■ Seitenauszug:

Die Religionswissenschaften des 20. Jahrhunderts haben dieses Programm nicht durchgeführt, weil sie sich schlicht nicht vorstellen konnten, dass das Kind von Natur aus tief religiös ist und der vormoderne Mensch auf der anthropologischen Stufe von Kindern stand. Zwar sind einigen Autoren wie Heiler, Campbell, Freud und Jung die Ähnlichkeiten aufgefallen, sie haben sie aber nicht weiter verfolgt. Von 1800 bis insbesondere 1945/1980 waren jedoch verschiedene Forscher und Schulen von den weitgehenden Entsprechungen zwischen Kindern und vormodernen Menschen überzeugt, ohne dass sie in der Regel daran gedacht haben, diese erklärten auch die Religion. Beiträge zu der Idee der Kindnatur des vormodernen Menschen haben fast alle Klassiker der Psychoanalyse und der Kinderpsychologie geliefert, ferner viele Klassiker der Soziologie, Geschichtswissenschaft und Ethnologie. In besonderer Weise sind die Bücher von Piaget (1981) und Werner (1959) zu erwähnen. Diese Werke zeigen, dass die psychologischen Entsprechungen zwischen Kindern und vormodernen Erwachsenen alle Bereiche von Logik, Denken, Wahrnehmung, soziales Verständnis, moralisches und politisches Denken umfassen. Der vormoderne Erwachsene unterscheidet sich vom Kind zwar durch Wissen und Erfahrung, aber nicht durch seinen psychologischen Entwicklungsstand und die Basiskategorien des Weltverstehens und des Denkens. Die Entsprechungen betreffen tatsächlich jedes Detail (Oesterdiekhoff 2006a, 1997, 2012, 1013).

■ Datenauszug:
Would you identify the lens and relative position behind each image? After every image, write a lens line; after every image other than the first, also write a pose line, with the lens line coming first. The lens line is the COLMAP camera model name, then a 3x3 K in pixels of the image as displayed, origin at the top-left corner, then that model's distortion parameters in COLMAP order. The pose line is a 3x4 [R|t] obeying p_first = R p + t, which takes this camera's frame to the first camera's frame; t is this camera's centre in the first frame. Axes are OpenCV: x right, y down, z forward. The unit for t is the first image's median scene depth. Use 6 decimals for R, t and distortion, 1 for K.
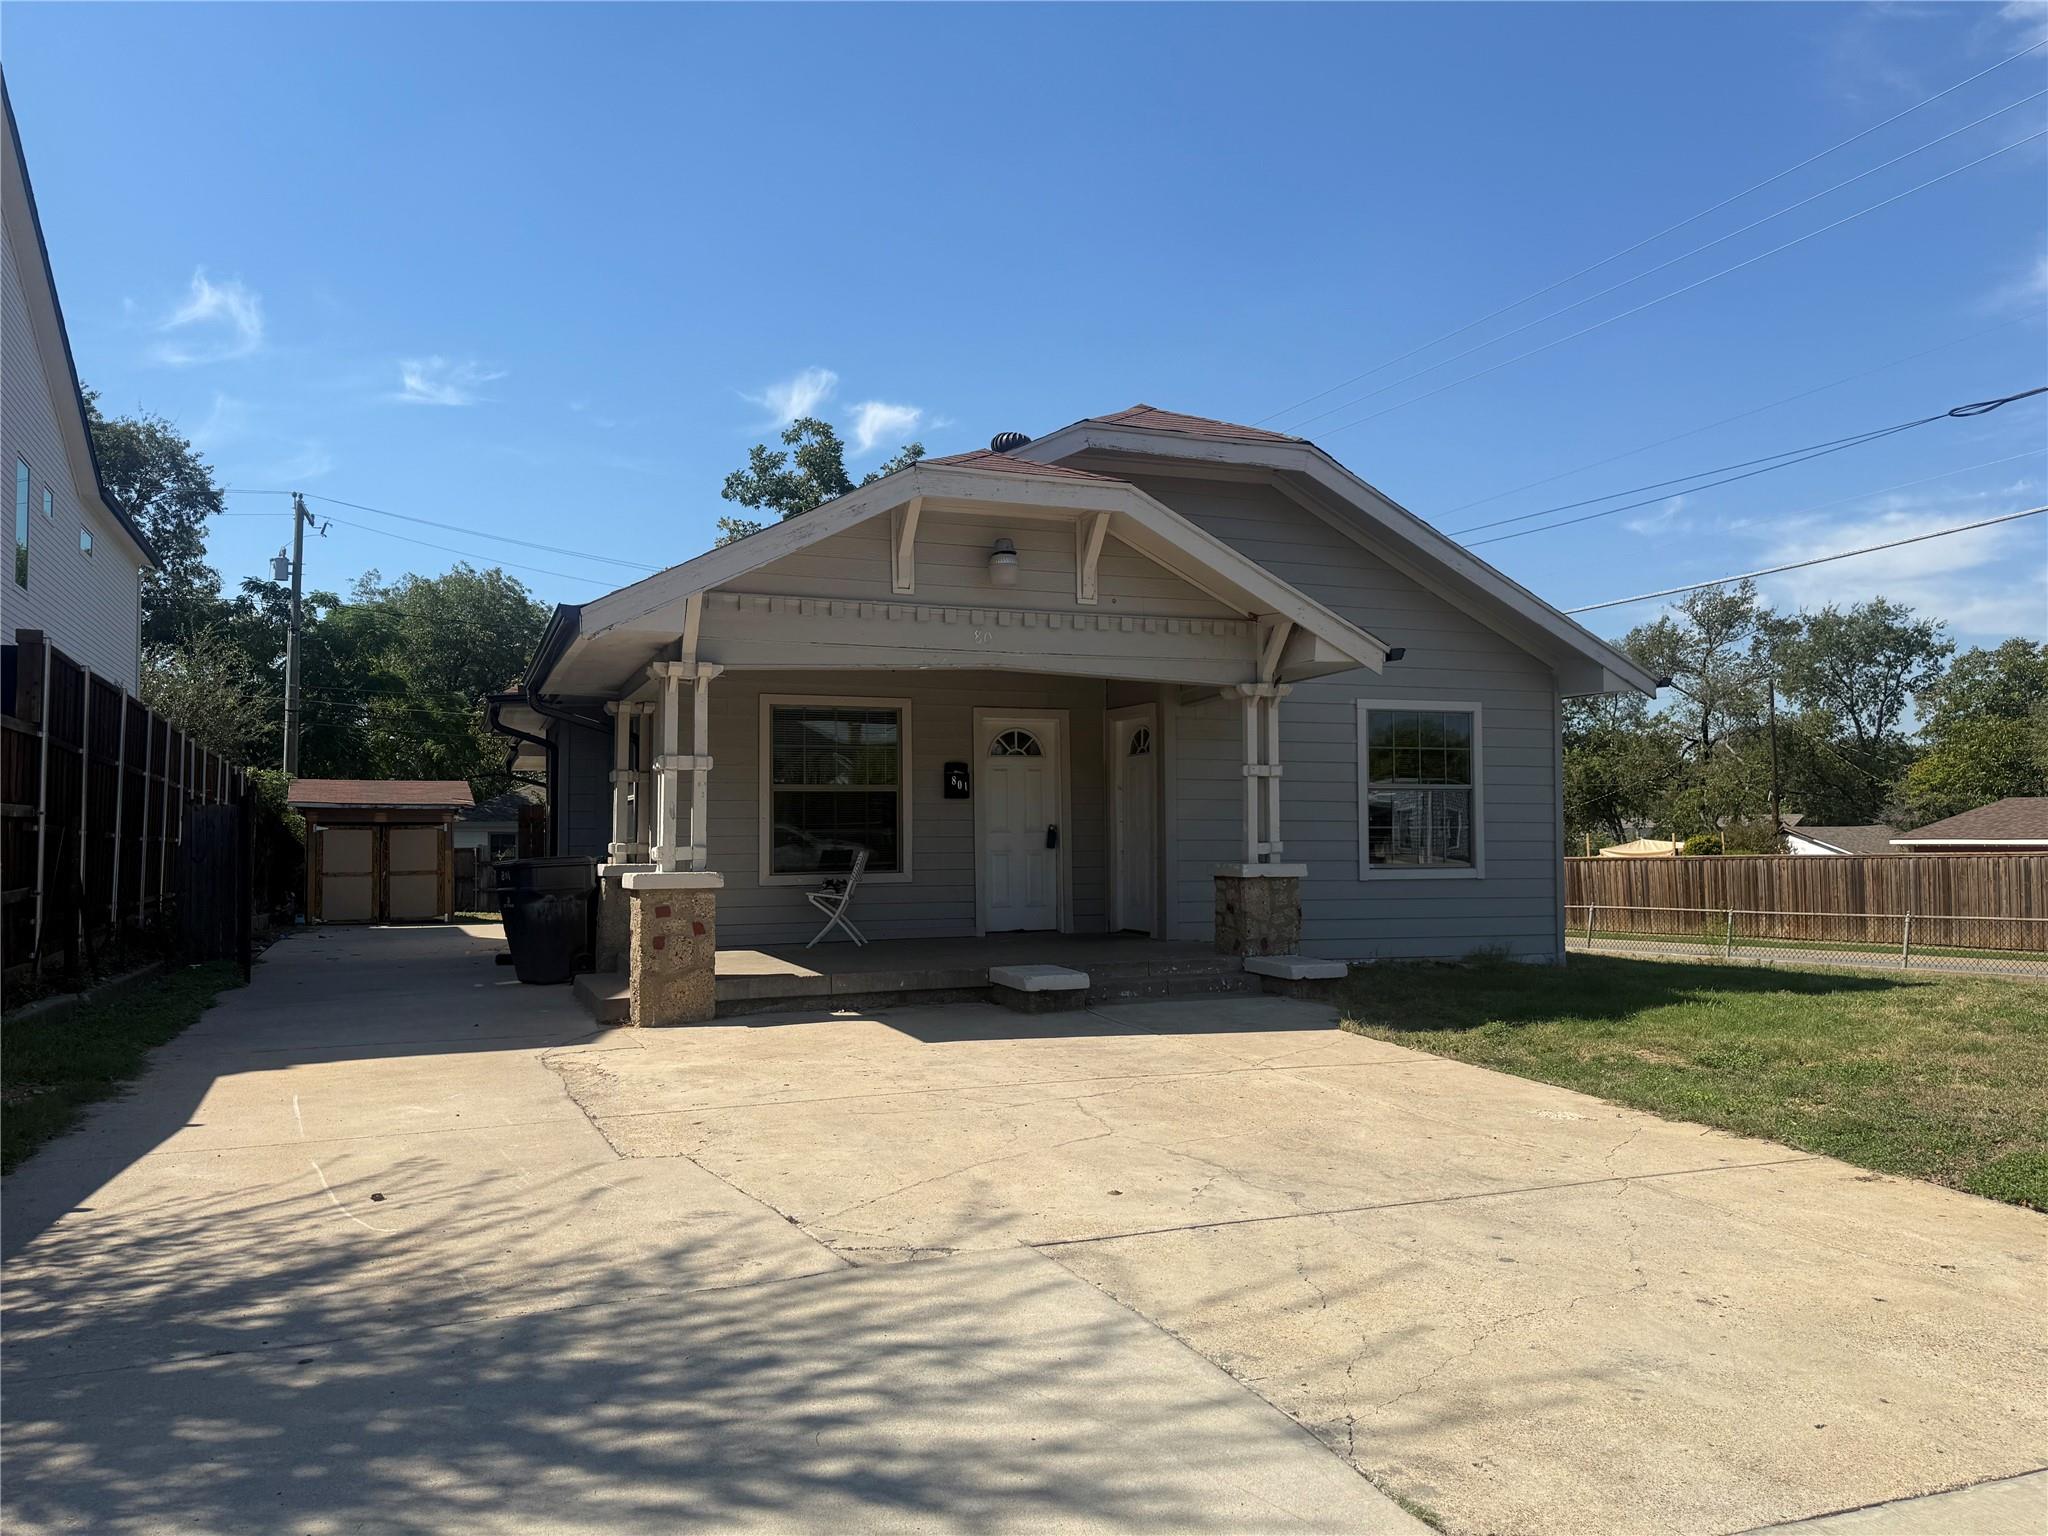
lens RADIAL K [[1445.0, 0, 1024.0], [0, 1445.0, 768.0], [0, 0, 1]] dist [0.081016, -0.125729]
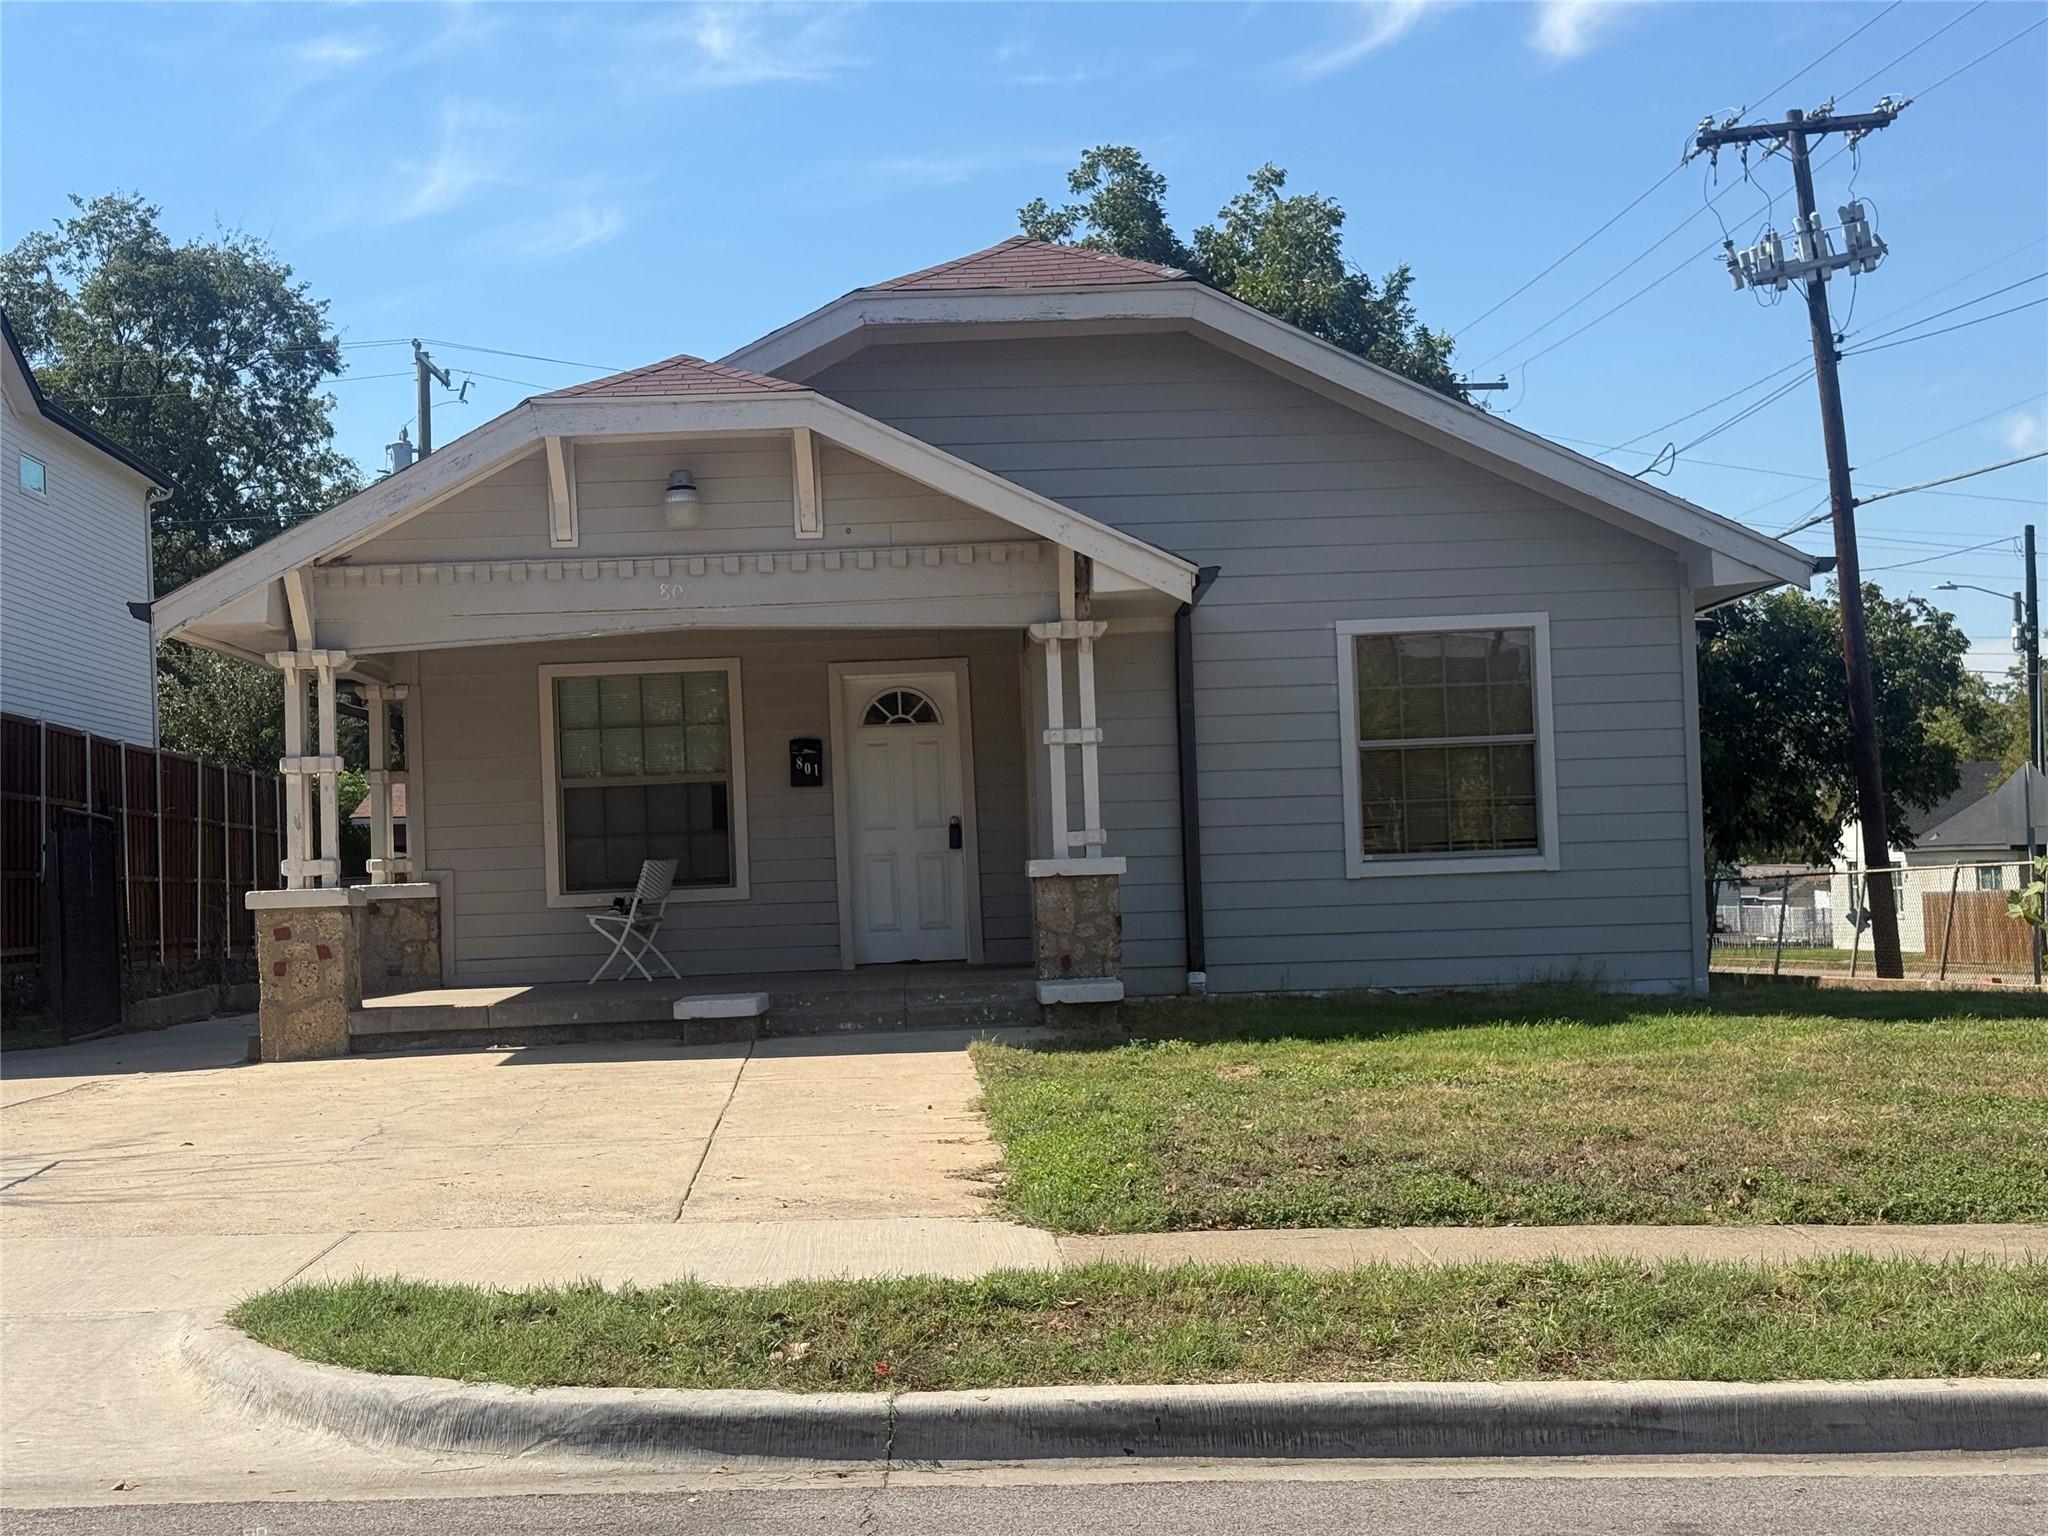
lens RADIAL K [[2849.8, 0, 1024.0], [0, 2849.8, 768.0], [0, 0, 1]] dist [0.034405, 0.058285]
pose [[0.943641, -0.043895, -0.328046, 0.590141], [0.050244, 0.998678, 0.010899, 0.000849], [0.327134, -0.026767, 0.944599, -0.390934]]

* * *

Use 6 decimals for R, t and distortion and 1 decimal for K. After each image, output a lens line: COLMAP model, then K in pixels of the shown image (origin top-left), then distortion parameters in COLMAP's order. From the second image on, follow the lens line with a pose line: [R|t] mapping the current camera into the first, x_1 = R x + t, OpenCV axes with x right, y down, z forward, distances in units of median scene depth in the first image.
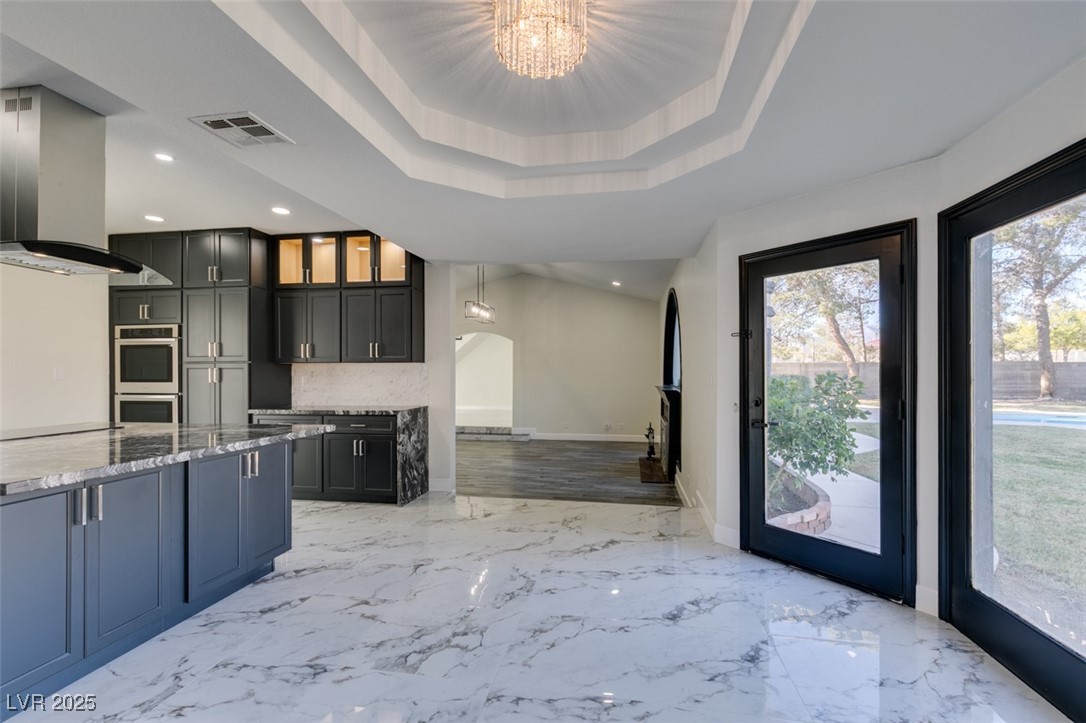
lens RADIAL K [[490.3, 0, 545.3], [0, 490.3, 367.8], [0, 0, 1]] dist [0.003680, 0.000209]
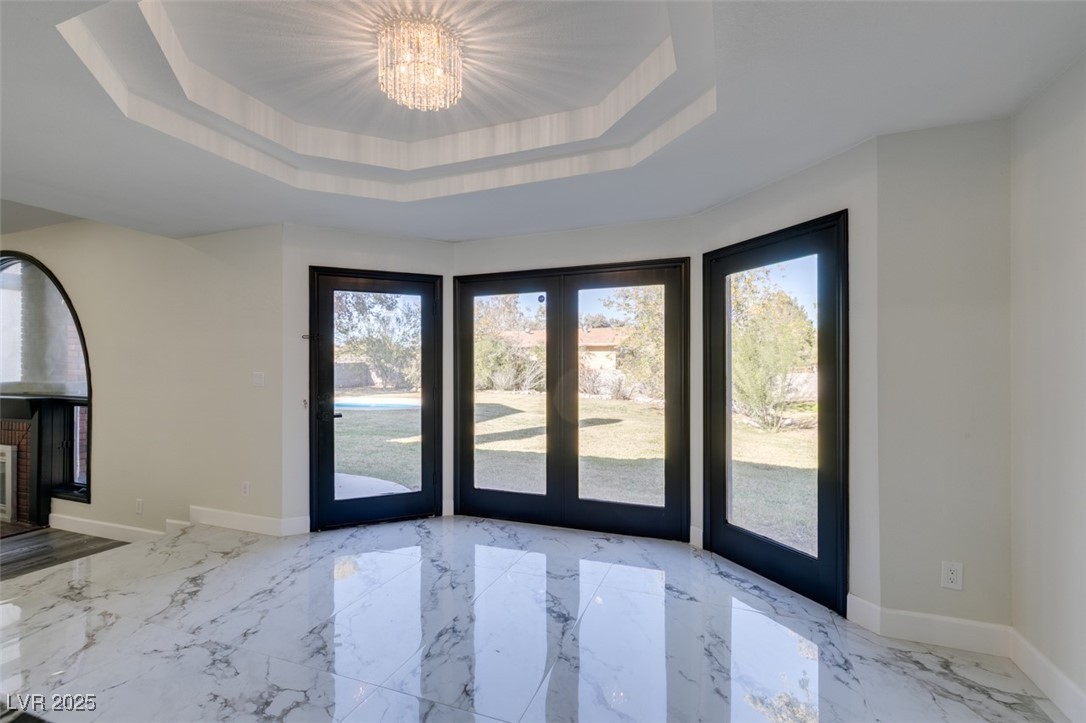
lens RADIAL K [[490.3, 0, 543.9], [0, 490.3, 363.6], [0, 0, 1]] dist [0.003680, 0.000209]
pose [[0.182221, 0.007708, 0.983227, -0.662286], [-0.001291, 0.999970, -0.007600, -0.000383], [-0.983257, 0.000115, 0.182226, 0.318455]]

■ Aufgabenbeschreibung: Schreibe den Seitenauszug über die Entsprechungen zwischen Kindern und vormodernen Menschen im Anschluss an seinen letzten Satz weiter.

■ Ergebnis:
Die kulturvergleichende Piaget-Psychologie hat in den letzten 80 Jahren in über 1000 empirischen Studien in über 100 Kulturen und Milieus aufgewiesen, dass Erwachsene aus archaischen, traditionellen, analphabetischen und vormodernen Milieus sich nicht über die psychologische Stufe von Kindern entwickeln, während Erwachsene aus modernen Gesellschaften sich um einige Entwicklungsjahre weiter entwickeln und die adoleszente Stufe der formalen Operationen ausformen (Dasen 1977; Dasen & Berry 1974; Hallpike 1994; Oesterdiekhoff 1997, 2006a, 2012, 2013, 2014; Piaget 1974). Die kulturvergleichende Intelligenzforschung hat dieses Ergebnis zusätzlich bestätigt. Erwachsene vormoderner Kulturen entwickeln IQ-Werte von unter 75, gemessen an IQ-Werten von Menschen aus den heutigen Industrienationen. Auch Europäer, Ostasiaten und Nordamerikaner hatten vor 100 Jahren Werte von unter 75. Den säkularen Anstieg der Intelligenz nennt man auch Flynn Effekt. IQ-Werte von 50 entsprechen dem geistigen Niveau eines Siebenjährigen, von 75 dem von Dreizehnjährigen (Flynn 2007; Oesterdiekhoff 2012, 2013: 49–78). Damit liegen die Entsprechungen zur Piaget-Psychologie vor, demzufolge Erwachsene vormoderner Gesellschaften auf der kindlichen Stufe stehen, während moderne Menschen sich höher entwickeln. Die Ursachen liegen vor allem in der Expansion des Schulwesens.

Die gesamte Forschungsbranche „Religion des Kindes“ hat im 20. Jahrhundert gezeigt, dass Kinder tief religiös sind und moderne Jugendliche eine demgegenüber abgeschwächte Religion haben. K. Hyde (1990) und Goldman (1964) haben einen umfassenden Überblick über diese Forschungslandschaft vorgelegt. Demzufolge zeigen buchstäblich tausende Untersuchungen, dass Kinder elementare Vorstellungen von Gott und göttlichem Handeln haben, von der Macht des Gebetes, von der göttlichen Regierung der Welt, von der Wirksamkeit der Magie und von der Fortexistenz der Seele. Ferner, dass moderne Jugendliche eine religiöse Entwicklung durchlaufen, in der die ursprünglichen, magischen, animistischen und konkreten Ideen und Praktiken blasser, schwächer und abstrakter werden.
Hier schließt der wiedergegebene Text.